Instructions for the task | Find each line in the records below that contains the word "series", and copy those lines out in full.

== The data

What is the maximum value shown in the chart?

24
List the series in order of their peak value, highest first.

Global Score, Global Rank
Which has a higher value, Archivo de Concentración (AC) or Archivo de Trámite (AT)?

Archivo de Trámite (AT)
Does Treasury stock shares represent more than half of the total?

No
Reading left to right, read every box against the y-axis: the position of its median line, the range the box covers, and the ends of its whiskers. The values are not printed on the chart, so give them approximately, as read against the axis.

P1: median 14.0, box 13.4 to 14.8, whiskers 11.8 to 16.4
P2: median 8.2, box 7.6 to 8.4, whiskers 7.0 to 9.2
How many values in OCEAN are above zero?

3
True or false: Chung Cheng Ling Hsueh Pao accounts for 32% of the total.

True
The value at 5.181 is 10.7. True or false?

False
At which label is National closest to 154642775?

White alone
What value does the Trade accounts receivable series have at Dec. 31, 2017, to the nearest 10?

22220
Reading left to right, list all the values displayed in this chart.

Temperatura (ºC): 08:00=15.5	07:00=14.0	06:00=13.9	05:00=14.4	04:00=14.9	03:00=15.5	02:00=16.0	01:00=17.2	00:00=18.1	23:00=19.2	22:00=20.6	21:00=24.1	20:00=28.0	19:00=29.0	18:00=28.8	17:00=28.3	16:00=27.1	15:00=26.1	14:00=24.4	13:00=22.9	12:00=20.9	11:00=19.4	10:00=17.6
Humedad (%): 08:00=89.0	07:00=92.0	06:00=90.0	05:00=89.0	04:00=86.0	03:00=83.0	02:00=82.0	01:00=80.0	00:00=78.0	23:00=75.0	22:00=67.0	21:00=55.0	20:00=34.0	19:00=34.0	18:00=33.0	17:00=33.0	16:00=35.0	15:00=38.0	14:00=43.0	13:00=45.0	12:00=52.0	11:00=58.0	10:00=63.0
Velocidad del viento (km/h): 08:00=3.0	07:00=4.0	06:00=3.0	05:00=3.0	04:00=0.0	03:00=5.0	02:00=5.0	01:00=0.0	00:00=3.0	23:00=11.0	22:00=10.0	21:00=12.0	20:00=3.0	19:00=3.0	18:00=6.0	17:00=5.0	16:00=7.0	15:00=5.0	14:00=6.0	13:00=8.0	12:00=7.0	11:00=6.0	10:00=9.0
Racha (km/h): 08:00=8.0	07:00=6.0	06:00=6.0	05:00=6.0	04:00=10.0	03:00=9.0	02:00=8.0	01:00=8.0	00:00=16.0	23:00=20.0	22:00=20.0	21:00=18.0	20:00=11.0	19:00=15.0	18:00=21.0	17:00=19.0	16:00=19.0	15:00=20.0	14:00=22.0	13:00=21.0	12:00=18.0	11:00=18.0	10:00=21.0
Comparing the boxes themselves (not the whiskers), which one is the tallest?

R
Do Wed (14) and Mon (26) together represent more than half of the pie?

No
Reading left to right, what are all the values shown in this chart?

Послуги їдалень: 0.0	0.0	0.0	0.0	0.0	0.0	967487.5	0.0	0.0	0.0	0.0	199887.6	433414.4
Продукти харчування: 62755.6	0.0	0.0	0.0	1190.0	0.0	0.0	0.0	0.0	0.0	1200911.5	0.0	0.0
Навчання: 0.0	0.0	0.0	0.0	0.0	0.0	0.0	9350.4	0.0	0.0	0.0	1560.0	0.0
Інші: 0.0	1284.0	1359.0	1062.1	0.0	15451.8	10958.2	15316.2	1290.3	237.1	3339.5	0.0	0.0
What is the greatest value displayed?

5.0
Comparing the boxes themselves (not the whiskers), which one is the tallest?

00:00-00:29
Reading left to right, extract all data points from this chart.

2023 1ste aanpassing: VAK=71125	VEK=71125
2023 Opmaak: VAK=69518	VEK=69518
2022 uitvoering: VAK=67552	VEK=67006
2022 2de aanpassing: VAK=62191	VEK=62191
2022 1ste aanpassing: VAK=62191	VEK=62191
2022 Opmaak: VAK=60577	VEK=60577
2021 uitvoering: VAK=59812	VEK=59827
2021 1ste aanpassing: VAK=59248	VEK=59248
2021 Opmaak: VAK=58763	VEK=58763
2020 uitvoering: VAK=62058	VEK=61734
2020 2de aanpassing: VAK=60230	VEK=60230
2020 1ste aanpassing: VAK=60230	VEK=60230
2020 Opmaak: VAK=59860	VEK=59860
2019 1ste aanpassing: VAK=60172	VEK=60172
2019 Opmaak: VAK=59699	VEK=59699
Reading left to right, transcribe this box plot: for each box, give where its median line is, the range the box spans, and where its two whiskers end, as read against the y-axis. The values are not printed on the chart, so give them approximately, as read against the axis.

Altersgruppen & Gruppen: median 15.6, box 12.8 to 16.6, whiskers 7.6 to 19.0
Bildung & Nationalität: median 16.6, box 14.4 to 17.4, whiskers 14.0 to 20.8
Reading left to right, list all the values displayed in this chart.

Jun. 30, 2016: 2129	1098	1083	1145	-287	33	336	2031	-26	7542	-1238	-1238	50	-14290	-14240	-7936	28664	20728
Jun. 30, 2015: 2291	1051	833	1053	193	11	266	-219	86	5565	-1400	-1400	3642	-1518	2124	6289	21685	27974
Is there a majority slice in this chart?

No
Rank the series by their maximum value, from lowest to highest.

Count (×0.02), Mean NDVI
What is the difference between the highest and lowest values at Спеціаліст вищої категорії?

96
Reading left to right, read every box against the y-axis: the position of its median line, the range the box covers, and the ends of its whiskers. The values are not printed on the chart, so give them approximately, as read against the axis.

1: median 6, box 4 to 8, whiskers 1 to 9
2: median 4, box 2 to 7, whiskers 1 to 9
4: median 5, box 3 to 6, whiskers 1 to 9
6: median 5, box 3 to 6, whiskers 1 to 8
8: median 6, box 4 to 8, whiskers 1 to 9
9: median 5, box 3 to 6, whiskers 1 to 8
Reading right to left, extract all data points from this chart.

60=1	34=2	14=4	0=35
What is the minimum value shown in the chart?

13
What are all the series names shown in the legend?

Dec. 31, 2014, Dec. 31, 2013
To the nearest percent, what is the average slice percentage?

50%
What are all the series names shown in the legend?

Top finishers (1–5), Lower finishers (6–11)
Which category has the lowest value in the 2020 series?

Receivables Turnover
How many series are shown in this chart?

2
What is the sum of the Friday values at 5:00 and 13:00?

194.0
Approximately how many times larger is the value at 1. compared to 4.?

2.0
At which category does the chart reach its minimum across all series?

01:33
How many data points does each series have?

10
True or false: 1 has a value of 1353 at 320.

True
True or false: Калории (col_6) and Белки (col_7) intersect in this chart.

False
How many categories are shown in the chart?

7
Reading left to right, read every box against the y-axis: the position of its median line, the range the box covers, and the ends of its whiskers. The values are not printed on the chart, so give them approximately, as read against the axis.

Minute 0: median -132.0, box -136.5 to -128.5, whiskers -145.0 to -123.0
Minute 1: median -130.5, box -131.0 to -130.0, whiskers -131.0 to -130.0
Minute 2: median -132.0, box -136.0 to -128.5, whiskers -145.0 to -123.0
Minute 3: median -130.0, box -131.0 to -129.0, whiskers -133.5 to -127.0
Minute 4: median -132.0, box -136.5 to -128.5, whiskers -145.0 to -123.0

====

Answer for this exercise |
List the series in order of their peak value, highest first.
What value does the Trade accounts receivable series have at Dec. 31, 2017, to the nearest 10?
Rank the series by their maximum value, from lowest to highest.
What are all the series names shown in the legend?
What are all the series names shown in the legend?
Which category has the lowest value in the 2020 series?
How many series are shown in this chart?
At which category does the chart reach its minimum across all series?
How many data points does each series have?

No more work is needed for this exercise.